The film was was announced 14 years ago and yes in development for nine, but that’s not why the change up felt so together. In recent months, he has been everywhere since Vogue to memesvia pink burgers, pastaand shake.

And then there was the official marketing campaign, including a dedicated website to allow you to make a “Barbie” poster with your own photo and custom tagline, and a press tour featuring the actors almost wait in character all the time.

Not to mention several partnerships were involved take over people’s television home screensand perhaps the most famous, creating a Real life Barbie Dreamhouse in Malibu.

Warner Bros. hasn’t officially let us know how much all this costs, but it must be a lot. The IS a rumor yes $100 million. This appears to have come from advertising data outlet Media Radar, which threw out the numberalthough he said that Mattel spent less than $100 million – which could be really nothing.

Still, $100 million feels about right, especially compared to what other films spend. It’s a huge amount, but it might all be worth it.
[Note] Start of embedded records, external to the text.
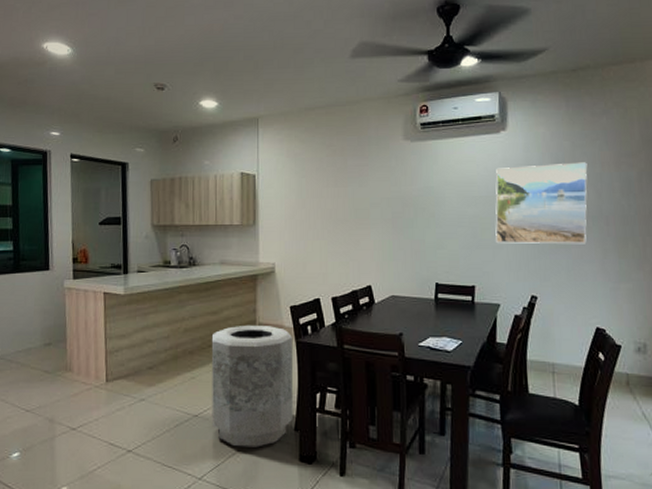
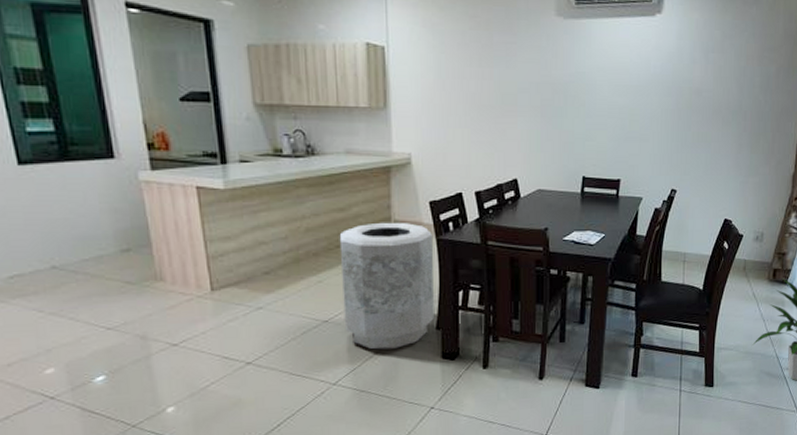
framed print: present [495,162,588,244] -> none [643,54,734,139]

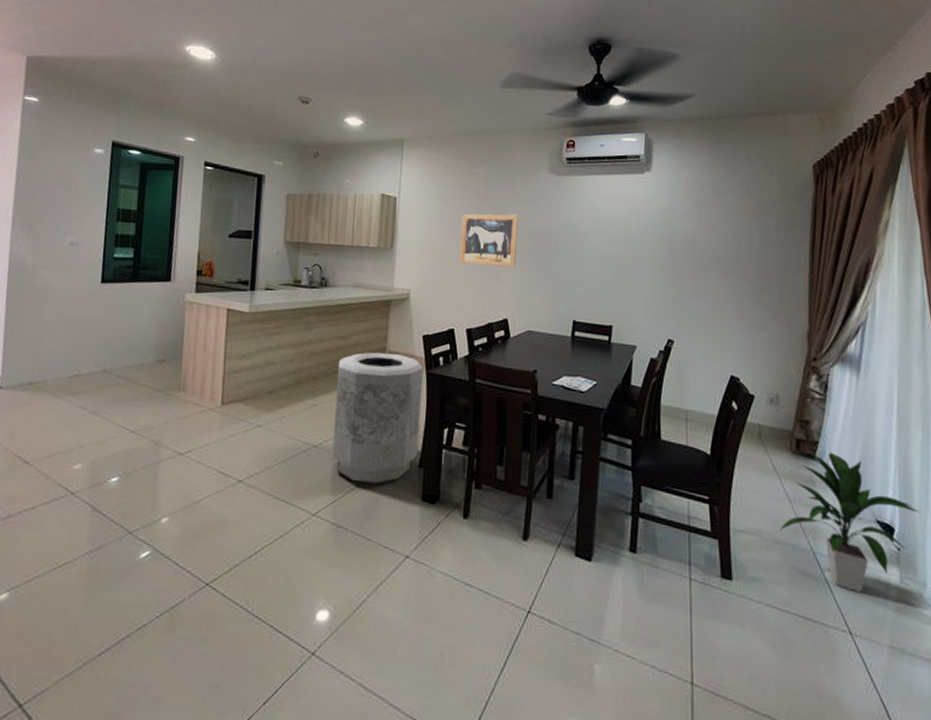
wall art: none [462,64,525,123] -> present [459,214,518,267]

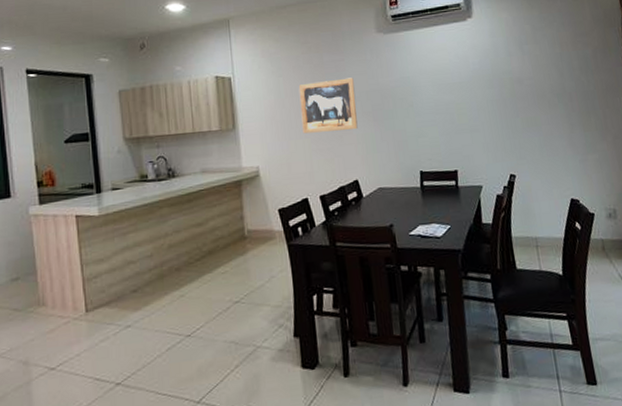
trash can: present [331,352,423,484] -> none [198,231,291,362]

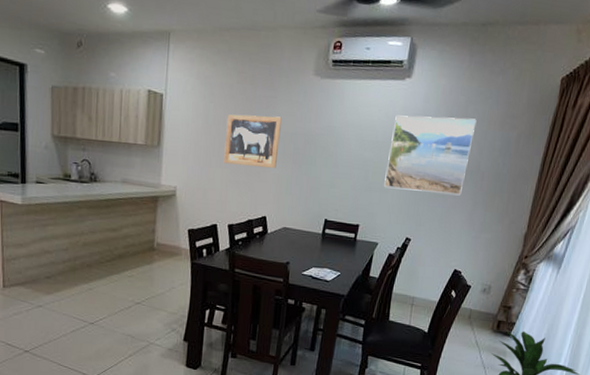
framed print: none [466,43,554,127] -> present [384,115,477,196]

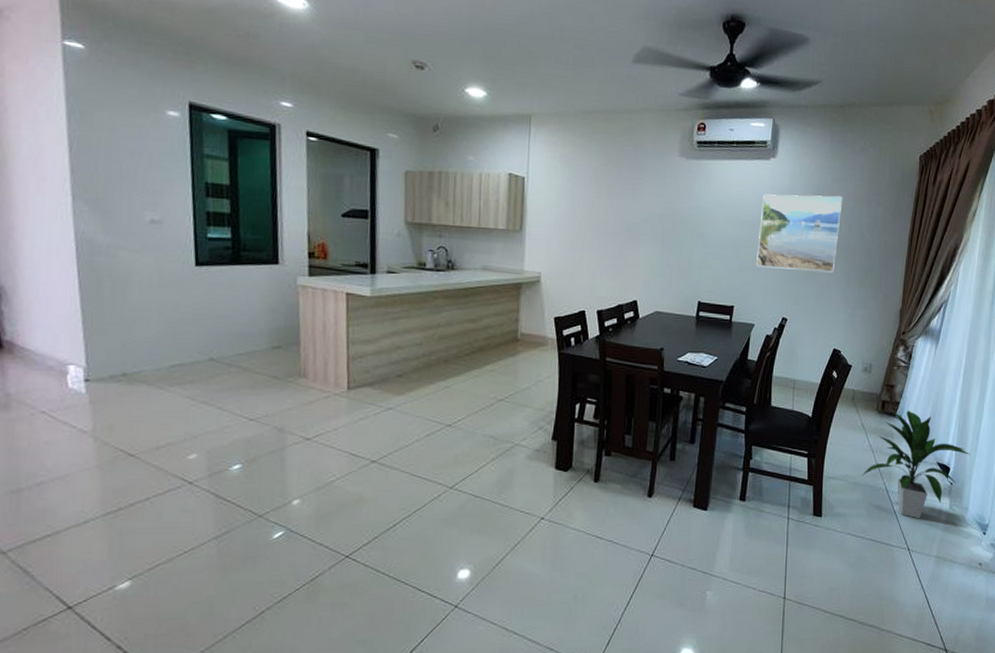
wall art: present [223,114,282,168] -> none [590,196,649,250]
As “Barbie” hits the screen, the hype could not be greater.

It is reinforced by the unexpected showdown between the movie Barbie pink, bright, sunny, and the other blockbuster opening on the same day – about the man who invented the atomic bomb.

But a lot has to do with the advertising, which makes the audience completely ready to go to Barbieland, even if they don’t really know what’s there or what they’re going to see.

Diversity reports that “Barbie” is expected to take in its opening weekend between $95 million and $110 million from ticket sales in North America alone, which would be in line with what we estimate was spent on marketing.

Of course, studios have to cover the cost of producing the film ($145 million, apparently), as well as their marketing spend, before they turn a profit (and much of the box office goes to theaters as well).

But if “Barbie” can get that many people through the door on its opening weekend, the massive advertising push must have done something right.